__Records supplied__:
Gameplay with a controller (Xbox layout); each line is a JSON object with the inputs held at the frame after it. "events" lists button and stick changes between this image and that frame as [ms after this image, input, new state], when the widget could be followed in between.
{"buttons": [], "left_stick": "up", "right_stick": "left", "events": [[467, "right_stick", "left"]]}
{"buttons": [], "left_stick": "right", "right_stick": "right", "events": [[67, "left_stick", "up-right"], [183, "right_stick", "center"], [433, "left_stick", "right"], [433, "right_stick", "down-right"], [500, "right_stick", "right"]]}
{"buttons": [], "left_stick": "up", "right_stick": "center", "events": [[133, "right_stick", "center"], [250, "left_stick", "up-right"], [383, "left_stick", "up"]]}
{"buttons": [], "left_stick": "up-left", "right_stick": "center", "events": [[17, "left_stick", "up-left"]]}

__Goal of the exercise__:
This task calls for the material above to be duplicated verbatim.

__Answer below__:
Gameplay with a controller (Xbox layout); each line is a JSON object with the inputs held at the frame after it. "events" lists button and stick changes between this image and that frame as [ms after this image, input, new state], when the widget could be followed in between.
{"buttons": [], "left_stick": "up", "right_stick": "left", "events": [[467, "right_stick", "left"]]}
{"buttons": [], "left_stick": "right", "right_stick": "right", "events": [[67, "left_stick", "up-right"], [183, "right_stick", "center"], [433, "left_stick", "right"], [433, "right_stick", "down-right"], [500, "right_stick", "right"]]}
{"buttons": [], "left_stick": "up", "right_stick": "center", "events": [[133, "right_stick", "center"], [250, "left_stick", "up-right"], [383, "left_stick", "up"]]}
{"buttons": [], "left_stick": "up-left", "right_stick": "center", "events": [[17, "left_stick", "up-left"]]}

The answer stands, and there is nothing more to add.